Model L0 L1 L2 L3 Overall
GPT-5 89.7 0.7 0.3 0.8 22.9
Gemini 2.5 Flash 99.0 5.2 4.4 0.9 27.4
Qwen2.5-VL-72B 99.6 0.6 2.1 0.9 25.8
Qwen2.5-VL-3B + AQuA High High High >50

Key Findings

  • All baseline models achieve near-zero strategic accuracy on L1–L3: GPT-5 almost never requests clarification or enumerates options for L1/L2/L3 instances, defaulting instead to direct answers.
  • GPT-5 achieves 98.4% factual accuracy yet only 22.9% strategic accuracy—models know the answer but do not know when to express uncertainty.
  • The AQuA-trained 3B model surpasses GPT-5 and the 72B open-source model in strategic accuracy.
  • CoT prompting yields only marginal improvements in strategic accuracy (22.9→25.7 for GPT-5), indicating that the deficiency lies in strategy awareness rather than reasoning depth.
  • Human evaluation confirms high alignment between AQuA's four-level classification and human strategy selection (L0: 100%, L1: 96%, L2/L3: 64%).

Highlights & Insights

  • Exposes the "overconfidence" problem in VLMs: Even the strongest models tend to produce single answers to ambiguous questions rather than expressing uncertainty—a significant risk for safe deployment.
  • Practical value of the four-level taxonomy: More faithful to real human behavior than binary answer/ask strategies, providing a finer-grained framework for uncertainty handling in VLMs.
  • Small model + strategy training > large model: A 3B model trained on AQuA substantially outperforms GPT-5 in strategic capability, demonstrating that this is a learnable skill rather than one that requires scale.

Limitations & Future Work

  • The dataset is relatively small (7.2K samples), which may limit strategy generalization.
  • Ambiguity is grounded in COCO object-level referents and does not cover higher-level semantic ambiguity (e.g., metaphor, cultural differences).
  • The boundary between Level 2 and Level 3 exhibits some subjectivity (human agreement rate: 64%).
  • Evaluation is limited to single-turn VQA; strategy switching in multi-turn dialogue remains unexplored.
  • vs. ClearVQA: ClearVQA trains models on a binary ask-or-answer decision; AQuA defines four strategies, offering greater flexibility.
  • vs.
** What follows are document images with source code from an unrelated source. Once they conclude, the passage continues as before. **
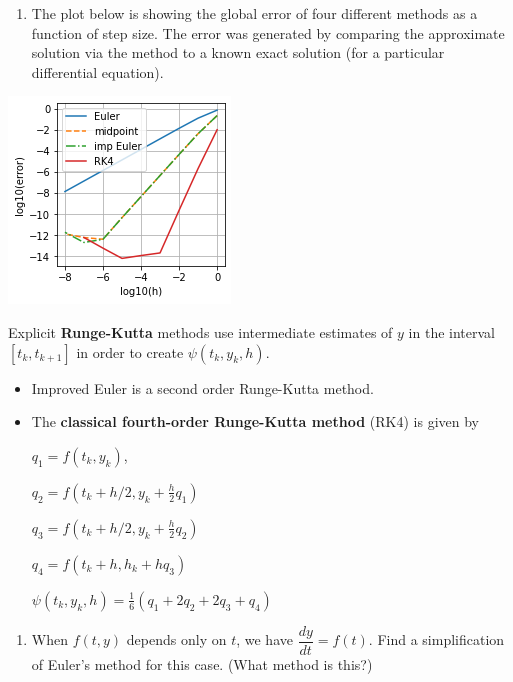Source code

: \documentclass[12pt,letterpaper,noanswers]{exam}
\begin{document}
\begin{enumerate}[resume=classQ]
    \item The plot below is showing the global error of four different methods as a function of step size.  The error was generated by comparing the approximate solution via the method to a known exact solution (for a particular differential equation).
    
      
\end{enumerate}
\includegraphics[]{img/C18error.png}
\begin{tcolorbox}
Explicit \textbf{Runge-Kutta} methods use intermediate estimates of $y$ in the interval $[t_k,t_{k+1}]$ in order to create $\psi(t_k,y_k,h)$.  
\begin{itemize}
\itemsep0pt
    \item Improved Euler is a second order Runge-Kutta method.
    \item The \textbf{classical fourth-order Runge-Kutta method} (RK4) is given by 
    
    $q_1 = f(t_k,y_k)$, 
    
    $q_2 = f(t_k+h/2,y_k+\frac{h}{2}q_1)$
    
    $q_3 = f(t_k + h/2,y_k + \frac{h}{2}q_2)$
    
    $q_4 = f(t_k+h, h_k + hq_3)$
    
    $\psi(t_k,y_k,h) = \frac{1}{6}(q_1+2q_2+2q_3+q_4)$
\end{itemize}
\end{tcolorbox}
\begin{enumerate}[resume=classQ]
\item When $f(t,y)$ depends only on $t$, we have $\dfrac{dy}{dt} = f(t)$.  Find a simplification of Euler's method for this case.  (What method is this?)
\vspace{1in}
\end{enumerate}
\end{document}
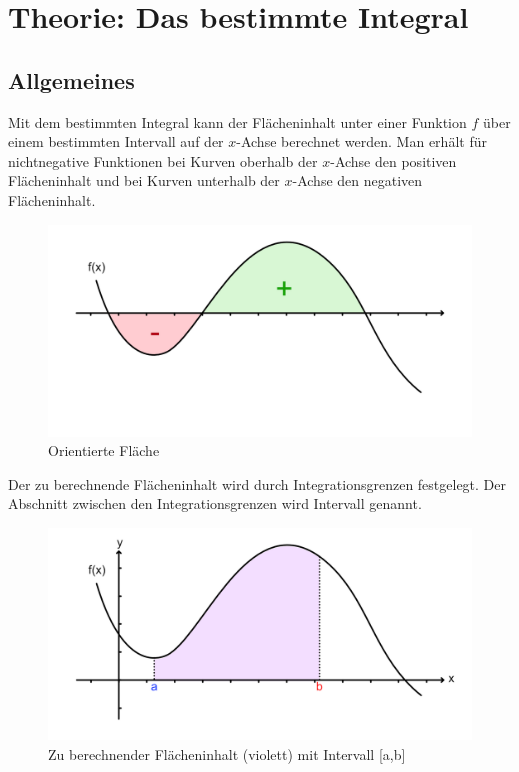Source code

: \documentclass{fhnwreport} %
\begin{document}
\clearpage

\section{Theorie: Das bestimmte Integral}
\subsection{Allgemeines}
Mit dem bestimmten Integral kann der Flächeninhalt unter einer Funktion $f$ über einem bestimmten Intervall auf der $x$-Achse berechnet werden. Man erhält für nichtnegative Funktionen bei Kurven oberhalb der $x$-Achse den positiven Flächeninhalt und bei Kurven unterhalb der $x$-Achse den negativen Flächeninhalt. 

\begin{figure}[!h]
\centering
\includegraphics{orientierte-flaeche}
\caption{Orientierte Fläche}
\label{fig:orientierte_flaeche}
\end{figure}


Der zu berechnende Flächeninhalt wird durch Integrationsgrenzen festgelegt. Der Abschnitt zwischen den Integrationsgrenzen wird Intervall genannt. 

\begin{figure}[!h]
\centering
\includegraphics{flaecheninhalt}
\caption{Zu berechnender Flächeninhalt (violett) mit Intervall [a,b]}
\label{fig:flaecheninhalt_violett}
\end{figure}
\end{document}
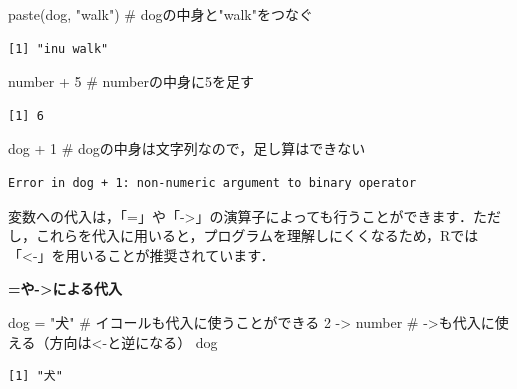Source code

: \documentclass[
  letterpaper,
  DIV=11,
  numbers=noendperiod]{scrreprt}
\newenvironment{Shaded}{\begin{snugshade}}{\end{snugshade}}
\newcommand{\CommentTok}[1]{\textcolor[rgb]{0.37,0.37,0.37}{#1}}
\newcommand{\DecValTok}[1]{\textcolor[rgb]{0.68,0.00,0.00}{#1}}
\newcommand{\FunctionTok}[1]{\textcolor[rgb]{0.28,0.35,0.67}{#1}}
\newcommand{\NormalTok}[1]{\textcolor[rgb]{0.00,0.23,0.31}{#1}}
\newcommand{\OtherTok}[1]{\textcolor[rgb]{0.00,0.23,0.31}{#1}}
\newcommand{\SpecialCharTok}[1]{\textcolor[rgb]{0.37,0.37,0.37}{#1}}
\newcommand{\StringTok}[1]{\textcolor[rgb]{0.13,0.47,0.30}{#1}}
\begin{document}
\begin{Shaded}
\begin{Highlighting}[]
\FunctionTok{paste}\NormalTok{(dog, }\StringTok{"walk"}\NormalTok{) }\CommentTok{\# dogの中身と"walk"をつなぐ}
\end{Highlighting}
\end{Shaded}

\begin{verbatim}
[1] "inu walk"
\end{verbatim}

\begin{Shaded}
\begin{Highlighting}[]
\NormalTok{number }\SpecialCharTok{+} \DecValTok{5} \CommentTok{\# numberの中身に5を足す}
\end{Highlighting}
\end{Shaded}

\begin{verbatim}
[1] 6
\end{verbatim}

\begin{Shaded}
\begin{Highlighting}[]
\NormalTok{dog }\SpecialCharTok{+} \DecValTok{1} \CommentTok{\# dogの中身は文字列なので，足し算はできない}
\end{Highlighting}
\end{Shaded}

\begin{verbatim}
Error in dog + 1: non-numeric argument to binary operator
\end{verbatim}

変数への代入は，「=」や「-\textgreater」の演算子によっても行うことができます．ただし，これらを代入に用いると，プログラムを理解しにくくなるため，Rでは「\textless-」を用いることが推奨されています．

\textbf{=や-\textgreater による代入}

\begin{Shaded}
\begin{Highlighting}[]
\NormalTok{dog }\OtherTok{=} \StringTok{"犬"} \CommentTok{\# イコールも代入に使うことができる}
\DecValTok{2} \OtherTok{{-}\textgreater{}}\NormalTok{ number }\CommentTok{\# {-}\textgreater{}も代入に使える（方向は\textless{}{-}と逆になる）}
\NormalTok{dog}
\end{Highlighting}
\end{Shaded}

\begin{verbatim}
[1] "犬"
\end{verbatim}
\end{document}
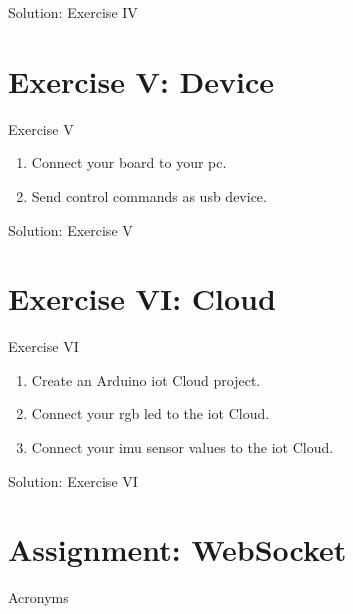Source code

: \documentclass[aspectratio=169]{beamer}
\begin{document}
\begin{frame}{Solution: Exercise IV}
\end{frame}

\section{Exercise V:  Device}

\begin{frame}
    \begin{exampleblock}{Exercise V}
        \begin{enumerate}
            \item Connect your board to your \acs{pc}.
            \item Send control commands as \acs{usb} device.
        \end{enumerate}
    \end{exampleblock}
\end{frame}

\begin{frame}{Solution: Exercise V}
\end{frame}

\section{Exercise VI:  Cloud}

\begin{frame}
    \begin{exampleblock}{Exercise VI}
        \begin{enumerate}
            \item Create an Arduino\textregistered{} \acs{iot} Cloud project.
            \item Connect your \acs{rgb} \acs{led} to the \acs{iot} Cloud.
            \item Connect your \acs{imu} sensor values to the \acs{iot} Cloud.
        \end{enumerate}
    \end{exampleblock}
\end{frame}

\begin{frame}{Solution: Exercise VI}
\end{frame}

\section{Assignment: WebSocket}

\appendix

\begin{frame}[allowframebreaks]{Acronyms}
    \printglossary[type=\acronymtype, nonumberlist]
\end{frame}

%     
\end{document}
VAGUE: VAGUE evaluates how visual context helps resolve ambiguity; AQuA trains models to select strategies based on the degree of ambiguity.
  • vs. "I don't know" training: Simple refusal to answer is not an optimal strategy—inference or enumeration is often more informative than outright rejection.

Rating

  • Novelty: ⭐⭐⭐⭐⭐ First multi-strategy ambiguous VQA framework with an original four-level taxonomy.
  • Experimental Thoroughness: ⭐⭐⭐⭐ Multi-model comparisons, human validation, and GRPO ablations.
  • Writing Quality: ⭐⭐⭐⭐⭐ Clear motivation, intuitive examples, and precise level definitions.
  • Value: ⭐⭐⭐⭐⭐ Direct implications for the safe deployment of VLMs—models need to learn to say "I'm not sure."